Examples of these seven conjunctions used in sentences:

- I brought a gift for my friend to school.

- I have two red coats and three green ones.

- John did not complete the assigned task nor did he pass the exam.

- This research paper is several years old, but it is still relevant to date.

- You can either walk to school or take the school bus.

- John knew he was getting late, yet he did not speed up.

- John did not want to have dinner, so he went directly to bed.

Here are some things to remember about coordinating conjunctions:

- In modern English, 'for' is not often used as a joining word or conjunction.

- When you use the conjunctions 'and' & 'or; for joining three or more words or phrases, you should remember to use a comma for the purpose of separating the items.

- Words like 'however' or 'therefore' serve as transitional words and can also be used as conjunctions. For example:

- John really likes that sweater; however, it only comes in one size.

- Several employees had concerns regarding the new policies that were implemented; therefore, the director held a meeting with the entire staff to address the issues.

2. Subordinating

Subordinating conjunctions establish a cause-and-effect or any other kind of relationship between the main clause and a subordinate clause by acting as a link or glue between the two to join them together. In simpler terms, subordinating conjunctions are used to join independent and dependent clauses.

A dependent clause is one that always needs to be attached to an independent clause for it to make sense.

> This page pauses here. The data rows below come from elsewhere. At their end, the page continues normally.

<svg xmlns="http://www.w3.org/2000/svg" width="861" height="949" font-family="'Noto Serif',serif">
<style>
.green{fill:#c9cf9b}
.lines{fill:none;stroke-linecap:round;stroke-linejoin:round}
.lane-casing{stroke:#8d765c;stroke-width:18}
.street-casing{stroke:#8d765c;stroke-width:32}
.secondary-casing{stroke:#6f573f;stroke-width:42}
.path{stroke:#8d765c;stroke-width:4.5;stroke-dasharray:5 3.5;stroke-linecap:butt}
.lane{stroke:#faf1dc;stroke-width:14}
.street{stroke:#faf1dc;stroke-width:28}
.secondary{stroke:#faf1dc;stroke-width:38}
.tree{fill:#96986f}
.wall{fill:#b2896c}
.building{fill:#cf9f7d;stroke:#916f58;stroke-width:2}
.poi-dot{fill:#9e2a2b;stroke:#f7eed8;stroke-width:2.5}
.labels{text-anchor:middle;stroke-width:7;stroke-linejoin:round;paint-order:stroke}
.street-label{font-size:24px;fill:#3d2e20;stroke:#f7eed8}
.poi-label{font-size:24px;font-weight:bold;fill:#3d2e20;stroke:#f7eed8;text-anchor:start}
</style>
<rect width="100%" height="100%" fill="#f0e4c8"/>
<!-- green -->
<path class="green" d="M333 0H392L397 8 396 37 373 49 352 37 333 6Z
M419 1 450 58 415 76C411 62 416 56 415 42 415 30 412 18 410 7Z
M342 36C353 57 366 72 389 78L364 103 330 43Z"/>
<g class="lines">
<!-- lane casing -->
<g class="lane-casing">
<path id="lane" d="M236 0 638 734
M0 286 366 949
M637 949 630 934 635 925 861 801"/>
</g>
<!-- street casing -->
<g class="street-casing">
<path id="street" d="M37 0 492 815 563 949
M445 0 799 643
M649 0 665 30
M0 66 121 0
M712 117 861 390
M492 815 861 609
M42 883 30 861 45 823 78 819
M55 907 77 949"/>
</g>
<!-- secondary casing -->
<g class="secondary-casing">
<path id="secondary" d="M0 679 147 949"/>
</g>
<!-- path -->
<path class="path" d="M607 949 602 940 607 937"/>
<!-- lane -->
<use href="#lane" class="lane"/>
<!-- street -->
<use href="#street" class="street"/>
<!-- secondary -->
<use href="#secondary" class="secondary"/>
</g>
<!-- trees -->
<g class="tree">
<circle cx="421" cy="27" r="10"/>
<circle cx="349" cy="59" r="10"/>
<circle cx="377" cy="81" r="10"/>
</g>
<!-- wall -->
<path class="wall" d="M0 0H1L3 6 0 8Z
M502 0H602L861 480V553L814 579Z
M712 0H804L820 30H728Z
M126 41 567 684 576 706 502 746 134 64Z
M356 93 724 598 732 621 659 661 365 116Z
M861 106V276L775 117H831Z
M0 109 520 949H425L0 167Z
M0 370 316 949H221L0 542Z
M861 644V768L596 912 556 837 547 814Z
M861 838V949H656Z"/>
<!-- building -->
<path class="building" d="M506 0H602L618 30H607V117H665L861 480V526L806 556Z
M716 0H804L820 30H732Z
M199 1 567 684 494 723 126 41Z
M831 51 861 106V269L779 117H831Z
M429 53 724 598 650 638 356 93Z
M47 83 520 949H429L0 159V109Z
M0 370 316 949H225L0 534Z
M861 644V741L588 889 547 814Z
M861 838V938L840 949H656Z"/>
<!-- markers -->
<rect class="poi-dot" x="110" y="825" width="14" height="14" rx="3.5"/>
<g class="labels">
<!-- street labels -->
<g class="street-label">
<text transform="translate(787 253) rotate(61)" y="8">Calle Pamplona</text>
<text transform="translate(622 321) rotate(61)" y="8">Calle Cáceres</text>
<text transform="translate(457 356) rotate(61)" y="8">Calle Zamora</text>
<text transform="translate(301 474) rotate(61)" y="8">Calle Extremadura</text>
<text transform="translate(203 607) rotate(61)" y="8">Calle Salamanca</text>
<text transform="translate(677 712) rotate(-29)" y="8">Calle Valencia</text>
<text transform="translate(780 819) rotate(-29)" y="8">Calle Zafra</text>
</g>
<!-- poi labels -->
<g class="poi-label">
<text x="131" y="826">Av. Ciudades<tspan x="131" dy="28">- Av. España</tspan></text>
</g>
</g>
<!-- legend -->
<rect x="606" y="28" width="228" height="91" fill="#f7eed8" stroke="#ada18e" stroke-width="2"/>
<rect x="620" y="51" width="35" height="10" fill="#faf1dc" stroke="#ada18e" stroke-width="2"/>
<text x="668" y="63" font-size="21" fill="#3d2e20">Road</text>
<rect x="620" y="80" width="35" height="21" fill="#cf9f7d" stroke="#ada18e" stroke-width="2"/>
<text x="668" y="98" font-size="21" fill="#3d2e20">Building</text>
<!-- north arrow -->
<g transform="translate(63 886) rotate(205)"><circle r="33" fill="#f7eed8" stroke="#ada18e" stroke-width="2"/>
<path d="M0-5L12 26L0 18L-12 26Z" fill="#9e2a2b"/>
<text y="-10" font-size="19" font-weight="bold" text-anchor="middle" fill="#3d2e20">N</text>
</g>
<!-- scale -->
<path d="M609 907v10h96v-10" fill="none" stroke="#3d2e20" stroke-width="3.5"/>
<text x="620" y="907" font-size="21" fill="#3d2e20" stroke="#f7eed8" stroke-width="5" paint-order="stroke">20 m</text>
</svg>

However, an independent clause can stand on its own like a complete and functioning sentence without having to be attached to another sentence for it to make sense.

Subordinating conjunctions include words like 'because', 'if', 'although', 'since', 'until', and 'while'. These words are often used to introduce dependent clauses in a sentence.

For example,

- Because John woke up late in the morning, he missed his first lesson.

- John missed his first lesson because he woke up late this morning.

- He drank a glass of water because he was thirsty.

- Because he was thirsty, he drank a glass of water.

Adverbs can also function as subordinating conjunctions. These adverbs include 'until', 'after', or 'before'.

For example,

- You can leave the class after you have finished the test.

- After you have finished the test, you can leave the class.

3. Correlative

Correlative conjunctions always come in pairs, and they are used to join the elements in a sentence that are equal. These conjunctions are used to illustrate the relation that exists between two pairs within a sentence. Commonly used pairs include:

- Either

- Neither or nor

- Not and not only

- But also

- Both & and

- Whether & or

The rule for using correlative conjunctions is that both elements you are joining together need to have the same grammatical form. It is essential for correlative conjunctions to use parallel structure. Let us look at a few examples to understand this.

- You can either study for the exam using class lecture material or data online.

- Not only am I finished studying for my history exam, but I am also finished writing my English essay.

Concluding Thoughts

It is essential to learn how to use conjunctions to improve your writing skills and connect words and broader ideas and concepts that can help you convey compelling and elegant messages to the reader.

You can use many websites to practice using conjunctions in sentences, ours included. Remember, practice makes perfect. Dedicate a portion of your day to learning how to use them appropriately. Also, practice writing sentences and ask your teacher to review them. We hope this was useful.